RECORRIDO: B........
Recorrido 1:*
Votação:UNANIMIDADE
Área Temática 1:*
Aditamento:
Texto Integral: Conflito nº 9/21

Acordam no Tribunal dos Conflitos

1. Relatório
A………. e mulher C……….., identificados nos autos, com residência na Rua ………., Bairro …………., Cascais, intentaram no Tribunal Judicial da Comarca de Lisboa Oeste, Juízo Local Cível de Cascais – Juiz 3, acção “declarativa de condenação de manutenção e restituição da posse”, contra B……….., pedindo:
a) Que os A.A. sejam restituídos aos espaços da sua casa referidos nas alíneas 7 e 9 da p.i.
b) Sendo os factos alegados subsumíveis ao esbulho violento, sejam os A.A. restituídos provisoriamente à sua posse sem audiência do esbulhador”.
Em síntese, alegam ser legítimos possuidores do imóvel sito e designado por Casa nº ……….., Rua …………, Bairro …………, Cascais, de propriedade da Santa Casa da Misericórdia de Cascais e, onde vivem desde 2016. Mais alegam que há cerca de 6 meses o R. se introduziu na casa, que é constituída por um piso, ocupando um quarto, uma sala, a casa de banho e o acesso à entrada principal, dela se recusando a sair.
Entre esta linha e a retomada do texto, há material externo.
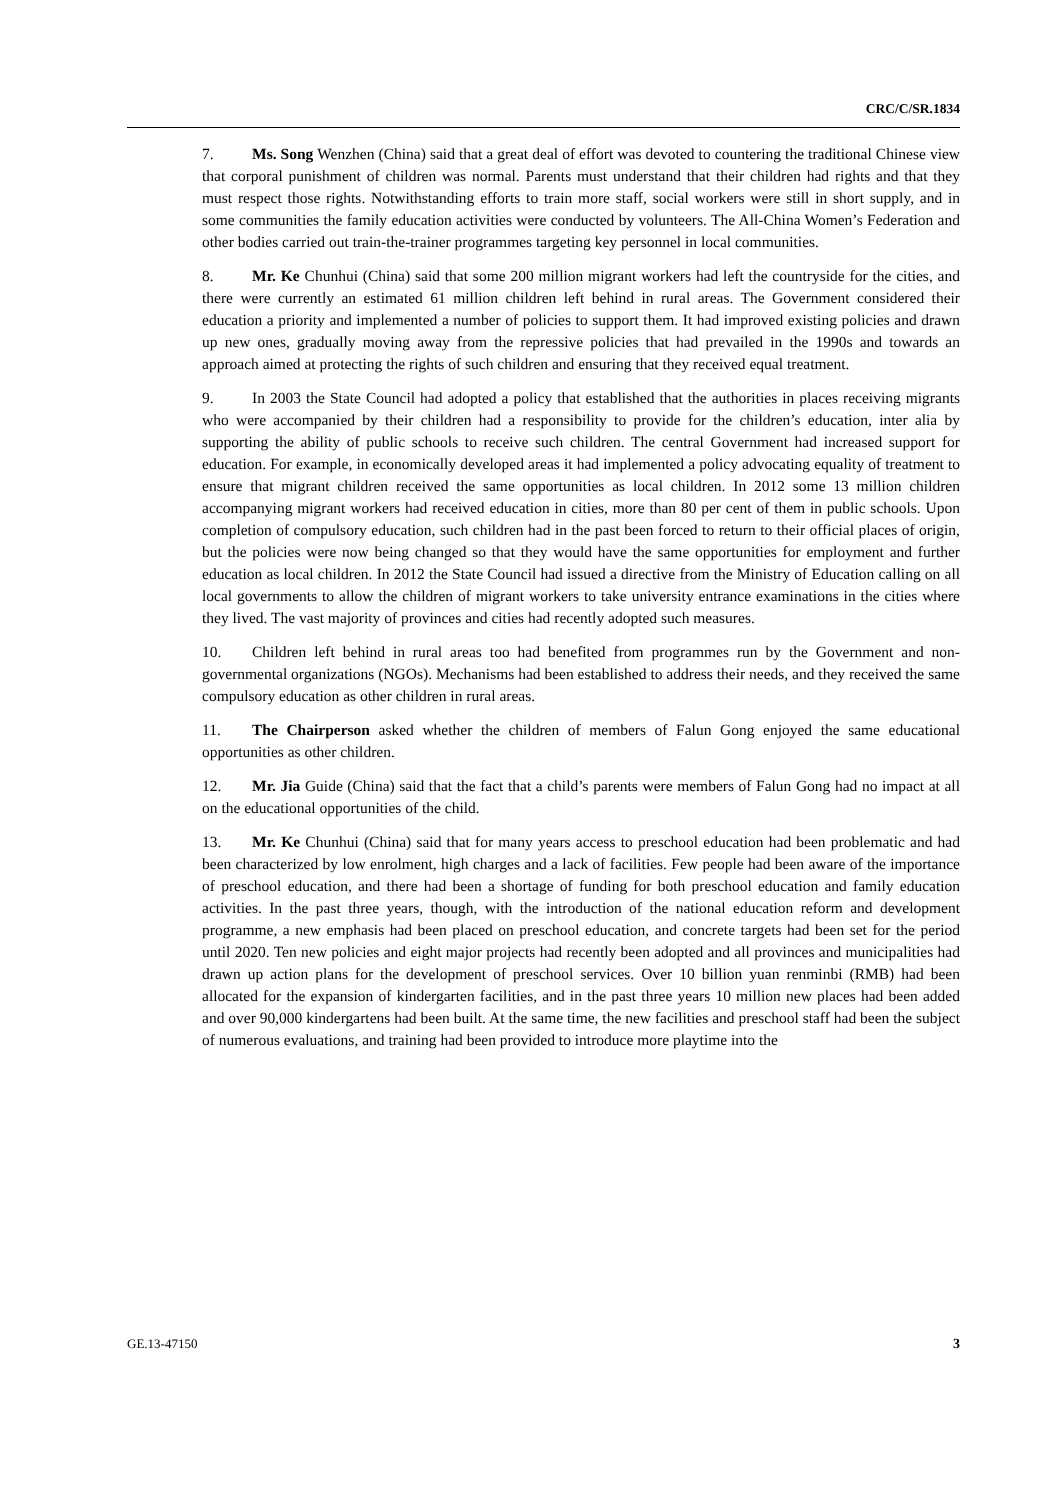CRC/C/SR.1834
7. Ms. Song Wenzhen (China) said that a great deal of effort was devoted to countering the traditional Chinese view that corporal punishment of children was normal. Parents must understand that their children had rights and that they must respect those rights. Notwithstanding efforts to train more staff, social workers were still in short supply, and in some communities the family education activities were conducted by volunteers. The All-China Women’s Federation and other bodies carried out train-the-trainer programmes targeting key personnel in local communities.
8. Mr. Ke Chunhui (China) said that some 200 million migrant workers had left the countryside for the cities, and there were currently an estimated 61 million children left behind in rural areas. The Government considered their education a priority and implemented a number of policies to support them. It had improved existing policies and drawn up new ones, gradually moving away from the repressive policies that had prevailed in the 1990s and towards an approach aimed at protecting the rights of such children and ensuring that they received equal treatment.
9. In 2003 the State Council had adopted a policy that established that the authorities in places receiving migrants who were accompanied by their children had a responsibility to provide for the children’s education, inter alia by supporting the ability of public schools to receive such children. The central Government had increased support for education. For example, in economically developed areas it had implemented a policy advocating equality of treatment to ensure that migrant children received the same opportunities as local children. In 2012 some 13 million children accompanying migrant workers had received education in cities, more than 80 per cent of them in public schools. Upon completion of compulsory education, such children had in the past been forced to return to their official places of origin, but the policies were now being changed so that they would have the same opportunities for employment and further education as local children. In 2012 the State Council had issued a directive from the Ministry of Education calling on all local governments to allow the children of migrant workers to take university entrance examinations in the cities where they lived. The vast majority of provinces and cities had recently adopted such measures.
10. Children left behind in rural areas too had benefited from programmes run by the Government and non-governmental organizations (NGOs). Mechanisms had been established to address their needs, and they received the same compulsory education as other children in rural areas.
11. The Chairperson asked whether the children of members of Falun Gong enjoyed the same educational opportunities as other children.
12. Mr. Jia Guide (China) said that the fact that a child’s parents were members of Falun Gong had no impact at all on the educational opportunities of the child.
13. Mr. Ke Chunhui (China) said that for many years access to preschool education had been problematic and had been characterized by low enrolment, high charges and a lack of facilities. Few people had been aware of the importance of preschool education, and there had been a shortage of funding for both preschool education and family education activities. In the past three years, though, with the introduction of the national education reform and development programme, a new emphasis had been placed on preschool education, and concrete targets had been set for the period until 2020. Ten new policies and eight major projects had recently been adopted and all provinces and municipalities had drawn up action plans for the development of preschool services. Over 10 billion yuan renminbi (RMB) had been allocated for the expansion of kindergarten facilities, and in the past three years 10 million new places had been added and over 90,000 kindergartens had been built. At the same time, the new facilities and preschool staff had been the subject of numerous evaluations, and training had been provided to introduce more playtime into the
GE.13-47150 3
Estando os AA. remetidos a viver num anexo da casa, estando esbulhados da posse da mesma.
Em 28.11.2019, no Juízo Local Cível de Cascais, Juiz 3, foi proferida decisão a julgar o tribunal incompetente em razão da matéria para apreciação e julgamento da acção intentada, absolvendo o Réu da instância [cfr. fls. 53 dos autos].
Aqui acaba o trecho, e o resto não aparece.